Comment author: Kaj_Sotala 14 July 2013 06:27:13AM *  8 points [-]

Thank you for highlighting that passage - by the time the text got to that point, I had already decided that this article wasn't telling me anything new and had started skimming, and missed that paragraph as a result. It is indeed very good.

Comment author: Technoguyrob 21 July 2013 10:44:37PM *  7 points [-]

In the mathematical theory of Galois representations, a choice of algebraic closure of the rationals and an embedding of this algebraic closure in the complex numbers (e.g. section 5) is usually necessary to frame the background setting, but I never hear "the algebraic closure" or "the embedding," instead "an algebraic closure" and "an embedding." Thus I never forget that a choice has to be made and that this choice is not necessarily obvious. This is an example from mathematics where careful language is helpful in tracking background assumptions.
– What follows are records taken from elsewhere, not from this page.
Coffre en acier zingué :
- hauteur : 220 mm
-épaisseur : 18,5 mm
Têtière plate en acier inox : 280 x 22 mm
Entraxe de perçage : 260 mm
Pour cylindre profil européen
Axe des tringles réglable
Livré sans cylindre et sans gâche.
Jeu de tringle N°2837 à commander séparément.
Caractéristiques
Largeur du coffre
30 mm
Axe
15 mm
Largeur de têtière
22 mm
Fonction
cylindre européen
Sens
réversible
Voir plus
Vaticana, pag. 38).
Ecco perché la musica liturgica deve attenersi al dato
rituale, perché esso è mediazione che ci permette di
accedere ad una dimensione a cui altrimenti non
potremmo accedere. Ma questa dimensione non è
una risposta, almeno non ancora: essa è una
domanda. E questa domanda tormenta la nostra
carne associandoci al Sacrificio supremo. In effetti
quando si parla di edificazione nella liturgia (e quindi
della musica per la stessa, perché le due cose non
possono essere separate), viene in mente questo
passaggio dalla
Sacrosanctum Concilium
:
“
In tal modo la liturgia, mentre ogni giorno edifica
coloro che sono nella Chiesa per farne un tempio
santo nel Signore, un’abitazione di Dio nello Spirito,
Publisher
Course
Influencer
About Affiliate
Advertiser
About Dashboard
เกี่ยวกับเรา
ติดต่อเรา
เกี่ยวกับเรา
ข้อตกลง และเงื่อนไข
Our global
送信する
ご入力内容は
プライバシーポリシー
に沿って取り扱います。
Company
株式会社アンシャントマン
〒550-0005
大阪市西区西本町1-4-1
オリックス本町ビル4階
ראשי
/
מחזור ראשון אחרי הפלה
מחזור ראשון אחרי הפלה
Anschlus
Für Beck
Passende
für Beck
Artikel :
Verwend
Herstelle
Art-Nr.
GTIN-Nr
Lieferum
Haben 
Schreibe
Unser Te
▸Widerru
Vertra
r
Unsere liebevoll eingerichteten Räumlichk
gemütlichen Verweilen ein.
Comment author: lukeprog 20 August 2013 06:49:53PM 1 point [-]

Thanks for sharing this.

Comment author: shminux 20 August 2013 07:22:04PM *  0 points [-]

This is an example from mathematics where careful language is helpful in tracking background assumptions.

I wonder how the mathematicians speaking article-free languages deal with it, given that they lack a non-cumbersome linguistic construct to express this potential ambiguity.